■ What you need to do:
A. Rewrite the blog post between "This weekend was" and "a great time!", inclusive, swapping "eggs" for "stones".
B. According to the blog post, what did the writer use to dye the eggs?
C. Write what follows the last sentence of the blog post.

■ Text segment:

____________

This weekend was a trip. I was late in starting projects, so, though I got eggs dyed (used beets and onion skins! It was awesome!), I didn't get the little thingies to put bits of candy in, and I didn't succeed on the first round of nest-making. So, we have lovely eggs and extra dye in the fridge, candy in the cupboard (YAY!!) and little nests on the counter.

*sigh*

I'll get it more together next year.

In other news, I turned 44 on Saturday! Jim pooped out on me, the result of the major painkillers he'd taken on Friday for a tooth extraction. It was all good though. I went to Founder's, saw some good friends, heard some good music, and had a great time!

I also finally took the leap and covered my gray hair. With purple. The first round, I used a dye I was not super familiar with. Cassady had gotten this particular type during her last round of color-dying. I think she had some bright blue and some green maybe. It didn't take all that well, and started out looking faded and sorta lavenderyish rather than PURPLE. So, yesterday I picked up the old standby Manic Panic Purple Haze, and lo and behold! The gray is PURPLE! Yay!!! Stoked!!! Connor wanted his green. Good ol' food coloring for him... he's looking adorable today... crunchy curls where we didn't rinse out the color, which has a good bit of vinegar, and he's taken to my hair clips, so he's got silver grabby clips on either side of his curly green head. Now I'm gonna put him in some jeans and some Converse, and go out shopping, and cause the general public to wonder why that darling little girl is dressed like a boy. LOL! I gotta get his Easter gift clothing from Gramma Julie and Grampa Ed in the wash. What a great Target shopper Grampa is! Awesome black Shaun White skateboarder t-shirt, jean shorts, and a Shaun White flannel, gray and purple plaid. He looks uber cool in his duds with his black high-tops, and his long curls. As Connor puts it, "Just like Shaun White, but his curls are red, and mine are golden." Yes, child, they are, as golden as your personality. So, I totally have to get him all skater-boy dressed, and put the clips in his green hair, and get him out on his board. He can actually kinda flip the thing! Fearless...

____________

Records from a collection
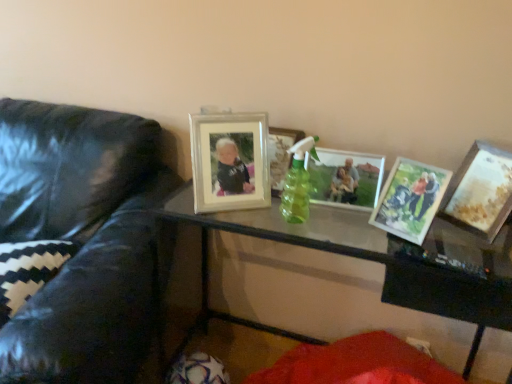
Question: From the image's perspective, does matte wooden picture frame at center right, which appears as the 2th picture frame when viewed from the right, appear lower than matte silver picture frame at center, marked as the 4th picture frame in a right-to-left arrangement?

Choices:
 (A) yes
 (B) no

Answer: (A)

Question: Can you confirm if matte wooden picture frame at center right, which appears as the 2th picture frame when viewed from the right, is thinner than matte silver picture frame at center, marked as the 4th picture frame in a right-to-left arrangement?

Choices:
 (A) no
 (B) yes

Answer: (B)

Question: Considering the relative sizes of matte wooden picture frame at center right, which appears as the 2th picture frame when viewed from the right, and matte silver picture frame at center, the 2th picture frame when ordered from left to right, in the image provided, is matte wooden picture frame at center right, which appears as the 2th picture frame when viewed from the right, taller than matte silver picture frame at center, the 2th picture frame when ordered from left to right,?

Choices:
 (A) yes
 (B) no

Answer: (A)

Question: Is matte wooden picture frame at center right, which appears as the 2th picture frame when viewed from the right, not close to matte silver picture frame at center, marked as the 4th picture frame in a right-to-left arrangement?

Choices:
 (A) yes
 (B) no

Answer: (B)

Question: From a real-world perspective, does matte wooden picture frame at center right, the fourth picture frame from the left, stand above matte silver picture frame at center, the 2th picture frame when ordered from left to right?

Choices:
 (A) yes
 (B) no

Answer: (B)

Question: Considering the relative positions of matte wooden picture frame at center right, which appears as the 2th picture frame when viewed from the right, and matte silver picture frame at center, marked as the 4th picture frame in a right-to-left arrangement, in the image provided, is matte wooden picture frame at center right, which appears as the 2th picture frame when viewed from the right, to the left of matte silver picture frame at center, marked as the 4th picture frame in a right-to-left arrangement, from the viewer's perspective?

Choices:
 (A) no
 (B) yes

Answer: (A)

Question: From a real-world perspective, is matte silver picture frame at center, the 2th picture frame when ordered from left to right, positioned over wooden photo frame at right, the first picture frame positioned from the right, based on gravity?

Choices:
 (A) no
 (B) yes

Answer: (A)

Question: Is matte silver picture frame at center, the 2th picture frame when ordered from left to right, to the left of wooden photo frame at right, the first picture frame positioned from the right, from the viewer's perspective?

Choices:
 (A) yes
 (B) no

Answer: (A)

Question: Does matte silver picture frame at center, marked as the 4th picture frame in a right-to-left arrangement, have a smaller size compared to wooden photo frame at right, the first picture frame positioned from the right?

Choices:
 (A) yes
 (B) no

Answer: (A)

Question: Is matte silver picture frame at center, the 2th picture frame when ordered from left to right, to the right of wooden photo frame at right, the first picture frame positioned from the right, from the viewer's perspective?

Choices:
 (A) no
 (B) yes

Answer: (A)

Question: Is matte silver picture frame at center, the 2th picture frame when ordered from left to right, oriented towards wooden photo frame at right, the first picture frame positioned from the right?

Choices:
 (A) yes
 (B) no

Answer: (B)

Question: Is matte silver picture frame at center, marked as the 4th picture frame in a right-to-left arrangement, shorter than wooden photo frame at right, the fifth picture frame when ordered from left to right?

Choices:
 (A) no
 (B) yes

Answer: (B)

Question: Is matte silver picture frame at center, marked as the 4th picture frame in a right-to-left arrangement, to the right of transparent glass table at center from the viewer's perspective?

Choices:
 (A) no
 (B) yes

Answer: (A)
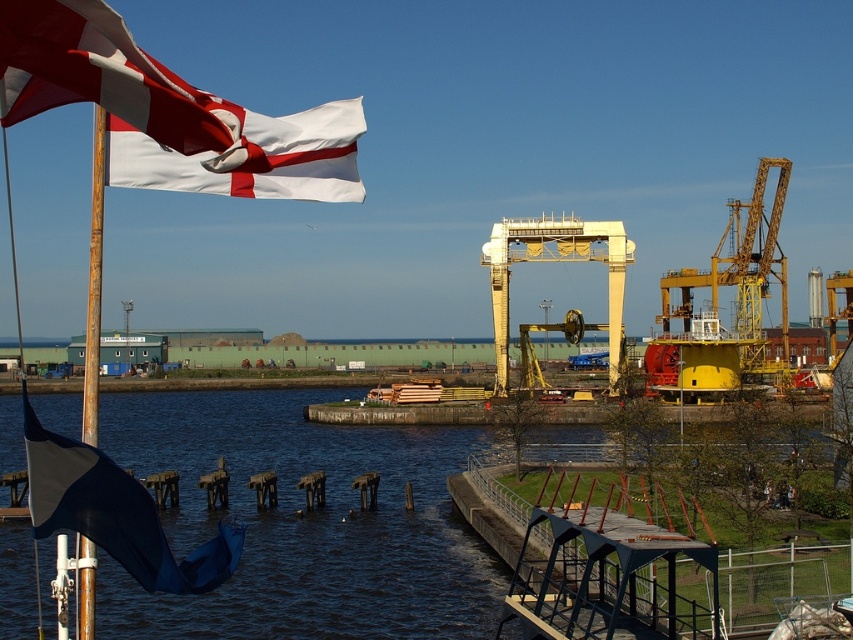
Question: Estimate the real-world distances between objects in this image. Which object is closer to the dark blue water at center?

Choices:
 (A) white fabric flag at upper left
 (B) blue fabric flag at left

Answer: (B)

Question: Is blue fabric flag at left positioned in front of yellow metallic crane at upper right?

Choices:
 (A) yes
 (B) no

Answer: (A)

Question: Can you confirm if dark blue water at center is smaller than yellow metallic crane at upper right?

Choices:
 (A) no
 (B) yes

Answer: (A)

Question: Which object appears closest to the camera in this image?

Choices:
 (A) blue fabric flag at left
 (B) yellow metallic crane at upper right

Answer: (A)

Question: Which of the following is the farthest from the observer?

Choices:
 (A) yellow metallic crane at upper right
 (B) blue fabric flag at left
 (C) dark blue water at center

Answer: (A)

Question: Is dark blue water at center thinner than blue fabric flag at left?

Choices:
 (A) yes
 (B) no

Answer: (B)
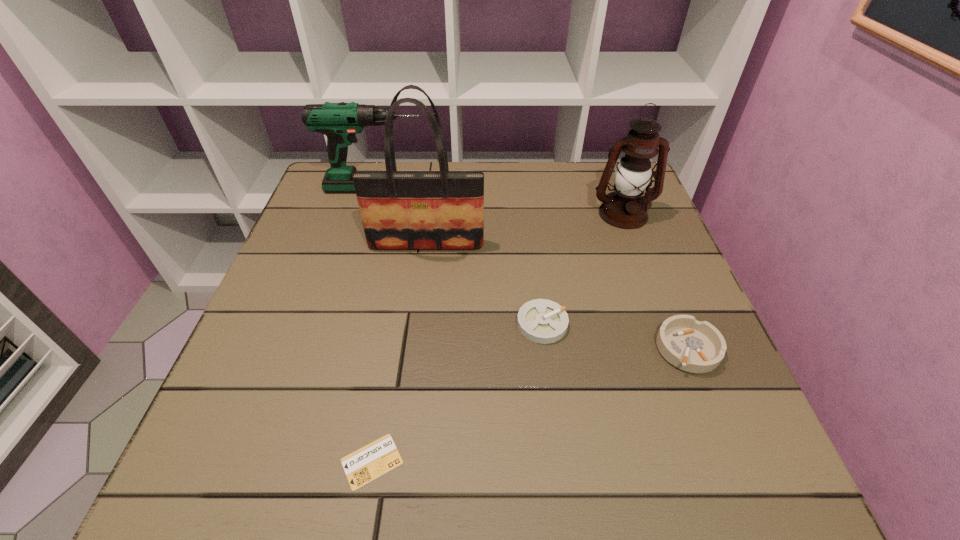
The height and width of the screenshot is (540, 960). I want to click on shopping bag, so click(400, 210).

At what (x,y) coordinates should I click in order to perform the action: click on the third farthest object. Please return your answer as a coordinate pair (x, y). The height and width of the screenshot is (540, 960). Looking at the image, I should click on (400, 210).

Locate an element on the screen. the second farthest object is located at coordinates (625, 208).

The image size is (960, 540). I want to click on lantern, so click(625, 208).

Identify the location of the farthest object. (340, 122).

You are a GUI agent. You are given a task and a screenshot of the screen. Output one action in this format:
    pyautogui.click(x=<x>, y=<y>)
    Task: Click on the fourth shortest object
    The width and height of the screenshot is (960, 540).
    Given the screenshot: What is the action you would take?
    pyautogui.click(x=340, y=122)

Where is `the taller ashtray`? the taller ashtray is located at coordinates pyautogui.click(x=698, y=347).

Find the location of `the right ashtray`. the right ashtray is located at coordinates (698, 347).

Identify the location of the second shortest object. pyautogui.click(x=543, y=321).

You are a GUI agent. You are given a task and a screenshot of the screen. Output one action in this format:
    pyautogui.click(x=<x>, y=<y>)
    Task: Click on the left ashtray
    This screenshot has width=960, height=540.
    Given the screenshot: What is the action you would take?
    pyautogui.click(x=543, y=321)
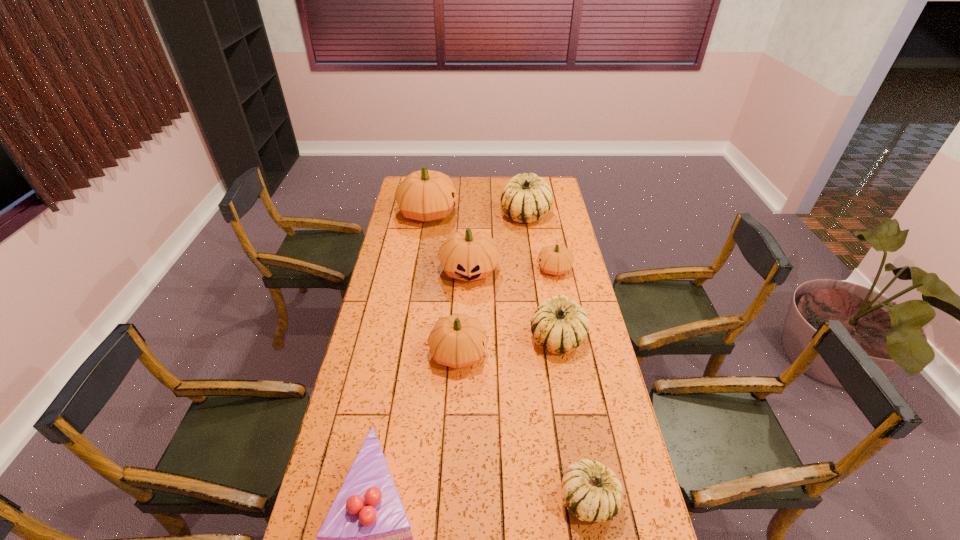
You are a GUI agent. You are given a task and a screenshot of the screen. Output one action in this format:
    pyautogui.click(x=<x>, y=<y>)
    Task: Click on the object present at the far left corner
    This screenshot has height=540, width=960.
    Given the screenshot: What is the action you would take?
    pyautogui.click(x=426, y=195)

The height and width of the screenshot is (540, 960). In the image, there is a desktop. In order to click on free space at the far edge in this screenshot , I will do `click(488, 197)`.

Where is `vacant area at the left edge of the desktop`? This screenshot has height=540, width=960. vacant area at the left edge of the desktop is located at coordinates (395, 249).

Locate an element on the screen. This screenshot has height=540, width=960. vacant space at the right edge is located at coordinates (576, 256).

What are the coordinates of `vacant point located between the third smallest orange gourd and the nearest gourd` in the screenshot? It's located at (529, 384).

What are the coordinates of `vacant space that is in between the nearest white gourd and the nearest orange gourd` in the screenshot? It's located at (x=523, y=426).

What are the coordinates of `free space between the nearest orange gourd and the smallest white gourd` in the screenshot? It's located at (523, 426).

I want to click on vacant region between the third biggest orange gourd and the biggest white gourd, so click(x=492, y=284).

Identify the location of vacant area that lies between the farthest white gourd and the second smallest orange gourd. The height and width of the screenshot is (540, 960). pos(492,284).

Identify the location of vacant region between the biggest white gourd and the farthest orange gourd. (477, 214).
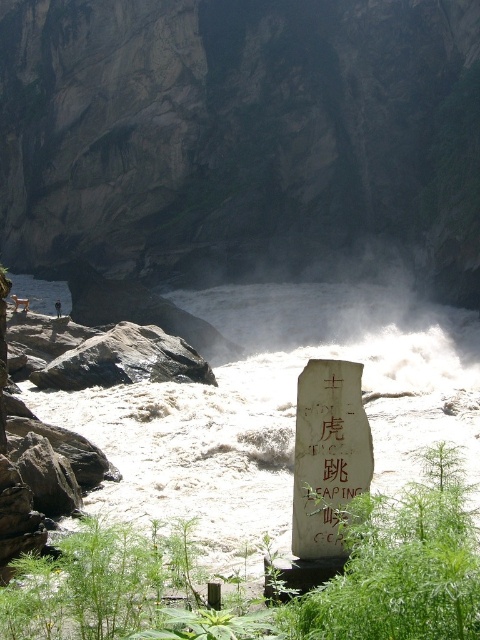
What is the exact location of the white frothy water at center in the image?

The white frothy water at center is located at point (x=347, y=330).

Based on the scene description, can you determine the relative position of the white frothy water at center and the gray rock at left? Please explain using the given information.

The white frothy water at center is above the gray rock at left according to the description provided.

From the picture: You are standing at the edge of the canyon overlooking the river and want to throw a small pebble into the white frothy water at center. Based on your knowledge of physics and the distance provided, will the pebble reach the water if you throw it horizontally with a speed of 10 m per second?

The white frothy water at center is 47.27 meters away from the viewer. To determine if the pebble will reach, we calculate the time it takes to fall vertically. Assuming the throw is horizontal, the vertical motion is free fall. The vertical distance fallen is given by h equals 0.5 times gravity times time squared. However, without knowing the vertical drop height from the canyon edge to the water level, we cannot compute the required horizontal distance. Thus, insufficient information is provided to answer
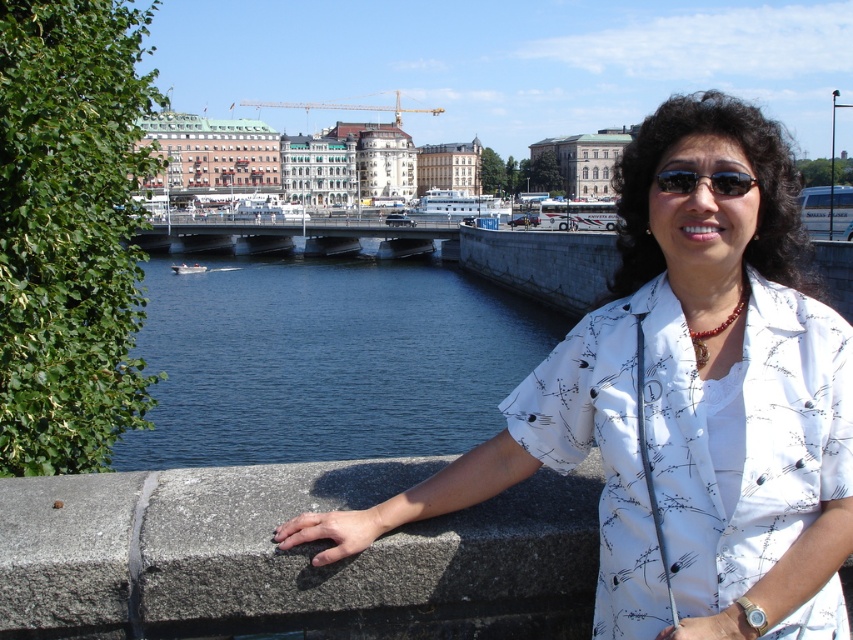
What do you see at coordinates (302, 236) in the screenshot? I see `concrete bridge at center` at bounding box center [302, 236].

Is concrete bridge at center smaller than black reflective sunglasses at center?

Actually, concrete bridge at center might be larger than black reflective sunglasses at center.

Does point (225, 227) lie behind point (683, 179)?

That is True.

Locate an element on the screen. concrete bridge at center is located at coordinates (302, 236).

Can you confirm if blue water at center is positioned above black reflective sunglasses at center?

No, blue water at center is not above black reflective sunglasses at center.

Does blue water at center have a smaller size compared to black reflective sunglasses at center?

No.

Describe the element at coordinates (328, 360) in the screenshot. I see `blue water at center` at that location.

At what (x,y) coordinates should I click in order to perform the action: click on blue water at center. Please return your answer as a coordinate pair (x, y). Looking at the image, I should click on (328, 360).

Who is positioned more to the left, white printed blouse at center or blue water at center?

blue water at center

This screenshot has width=853, height=640. Describe the element at coordinates (683, 403) in the screenshot. I see `white printed blouse at center` at that location.

Describe the element at coordinates (683, 403) in the screenshot. I see `white printed blouse at center` at that location.

Locate an element on the screen. white printed blouse at center is located at coordinates (683, 403).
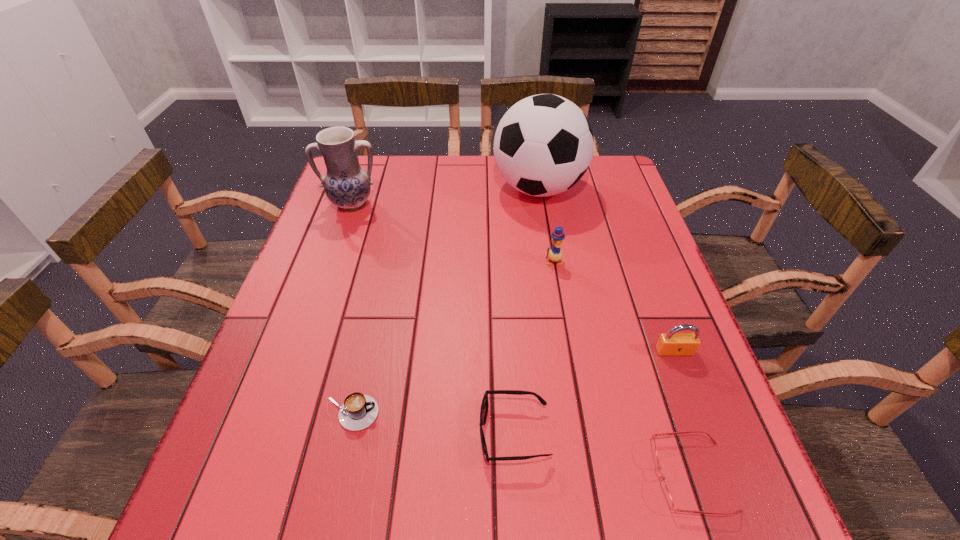
I want to click on vacant area between the sunglasses and the fourth tallest object, so click(x=594, y=393).

The image size is (960, 540). In order to click on vacant space that's between the duckling and the sunglasses in this screenshot , I will do `click(534, 348)`.

You are a GUI agent. You are given a task and a screenshot of the screen. Output one action in this format:
    pyautogui.click(x=<x>, y=<y>)
    Task: Click on the unoccupied position between the cappuccino and the fifth shortest object
    
    Given the screenshot: What is the action you would take?
    pyautogui.click(x=452, y=338)

This screenshot has height=540, width=960. What are the coordinates of `free space between the padlock and the duckling` in the screenshot? It's located at (613, 306).

At what (x,y) coordinates should I click in order to perform the action: click on free space that is in between the padlock and the third tallest object. Please return your answer as a coordinate pair (x, y). Looking at the image, I should click on (613, 306).

The height and width of the screenshot is (540, 960). What are the coordinates of `empty space that is in between the cappuccino and the pottery` in the screenshot? It's located at (352, 309).

Identify the location of free space between the pottery and the tallest object. The width and height of the screenshot is (960, 540). (445, 197).

The image size is (960, 540). I want to click on object that is the nearest to the tallest object, so click(x=555, y=254).

Locate an element on the screen. Image resolution: width=960 pixels, height=540 pixels. object that can be found as the fifth closest to the soccer ball is located at coordinates (359, 411).

Identify the location of free space that satisfies the following two spatial constraints: 1. on the face of the third tallest object, where the monocle is placed; 2. on the front-facing side of the sunglasses. Image resolution: width=960 pixels, height=540 pixels. (583, 434).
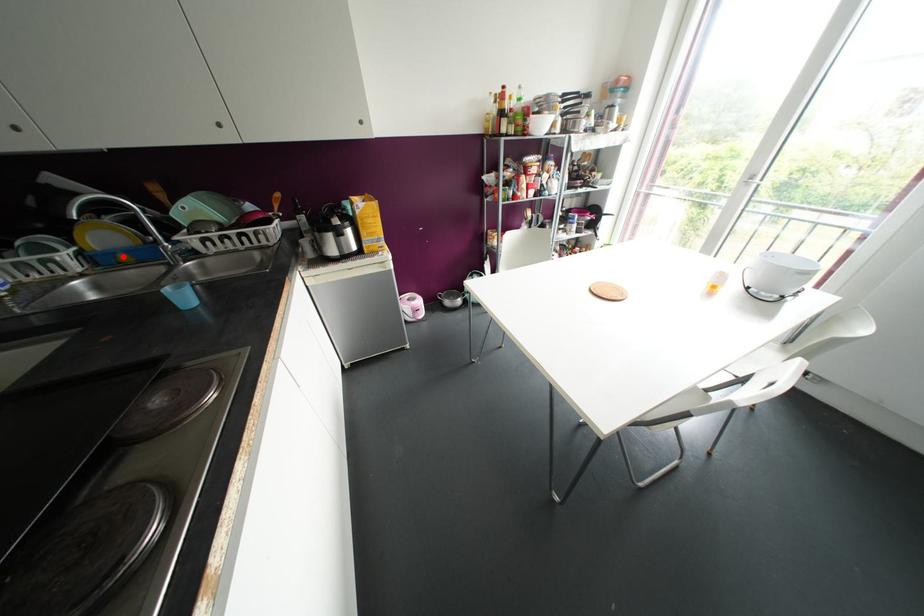
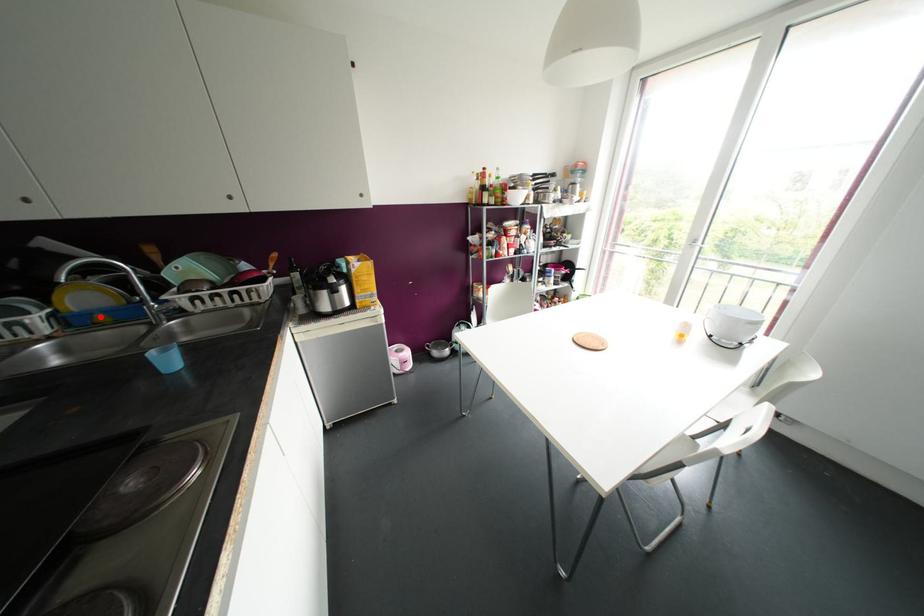
I am providing you with two images of the same scene from different viewpoints. A red point is marked on the first image and another point is marked on the second image. Does the point marked in image1 correspond to the same location as the one in image2?

Yes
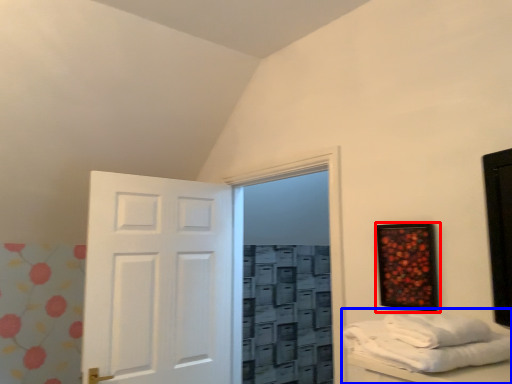
Question: Which object appears closest to the camera in this image, picture frame (highlighted by a red box) or furniture (highlighted by a blue box)?

Choices:
 (A) picture frame
 (B) furniture

Answer: (B)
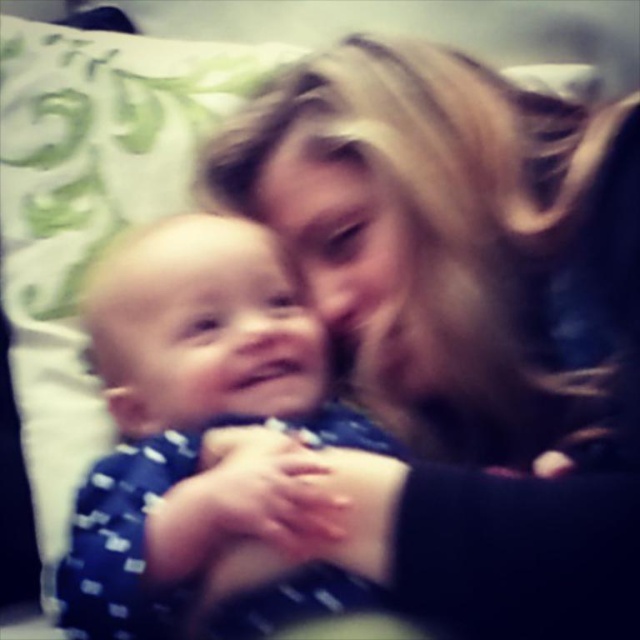
Can you confirm if blonde hair at upper center is positioned to the right of blue dotted fabric at center?

Yes, blonde hair at upper center is to the right of blue dotted fabric at center.

Is blonde hair at upper center positioned in front of blue dotted fabric at center?

That is True.

Does point (376, 104) come closer to viewer compared to point (184, 458)?

No.

Identify the location of blonde hair at upper center. The height and width of the screenshot is (640, 640). (467, 323).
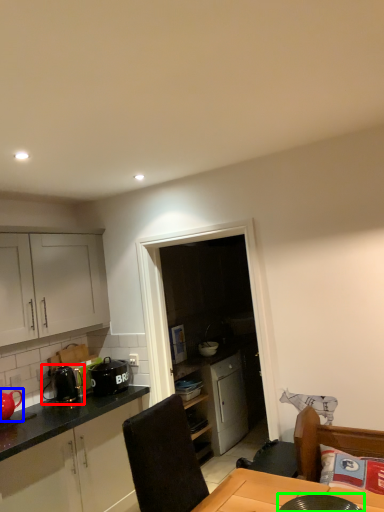
Question: Which object is positioned closest to appliance (highlighted by a red box)? Select from tea pot (highlighted by a blue box) and appliance (highlighted by a green box).

Choices:
 (A) tea pot
 (B) appliance

Answer: (A)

____________

■ Task responses:
A.
This weekend was a trip. I was late in starting projects, so, though I got stones dyed (used beets and onion skins! It was awesome!), I didn't get the little thingies to put bits of candy in, and I didn't succeed on the first round of nest-making. So, we have lovely stones and extra dye in the fridge, candy in the cupboard (YAY!!) and little nests on the counter.

*sigh*

I'll get it more together next year.

In other news, I turned 44 on Saturday! Jim pooped out on me, the result of the major painkillers he'd taken on Friday for a tooth extraction. It was all good though. I went to Founder's, saw some good friends, heard some good music, and had a great time!

B. Beets and onion skins.

C.
So I was checking out Good Eats last night, late o'clock, and Alton MADE garam masala. Soooo going to go get some more whole spices and make that! Chicken Tikka Masala on Basmati tonight! Oh yeah! Next time, if the whole sauce thing works out, I'll do it with tofu maybe. For Jorma's birthday feed maybe... I can use soy yogurt, and his vegan friends will swoon at my feet. Yeasssssss.... 'tis goooood....

Saturday, April 3, 2010

Early spring in Michigan

It has been soooo beautiful here in West Michigan. Barely spring, and the trees are leafing out, flowers are blooming, and we haven't closed the windows, even at night, for 4 days. Connor has spent hours and hours in the back yard, and the block is full of kids and dogs that we'll be meeting this spring and summer.

And yet, yesterday was totally one. of. those. days. And I'm aggravated and frustrated in a very general way. Why? I can't go enjoy a leisurely walk in this gorgeous weather. I can't take the dog for a walk, I can't take Connor to the park, and Connor is suddenly an obstinate little turkey. He is simply ignoring every. word. out of my mouth. At the height of my frustration last night, I asked Why? Why are you not listening to my words? His response? I just do whatever I want to do.

Great. 15 should be super fun.

So here we are... me in my boot, dog freshly spayed and a little wonky, Jim with a sore mouth from a tooth extraction yesterday, a boy who 'just does whatever he wants', and today, my 44th birthday, I woke up with a screaming headache (love the spring, hate the pollen) and my period. Happy birthday to me.

Yawn. I wish to go back to bed.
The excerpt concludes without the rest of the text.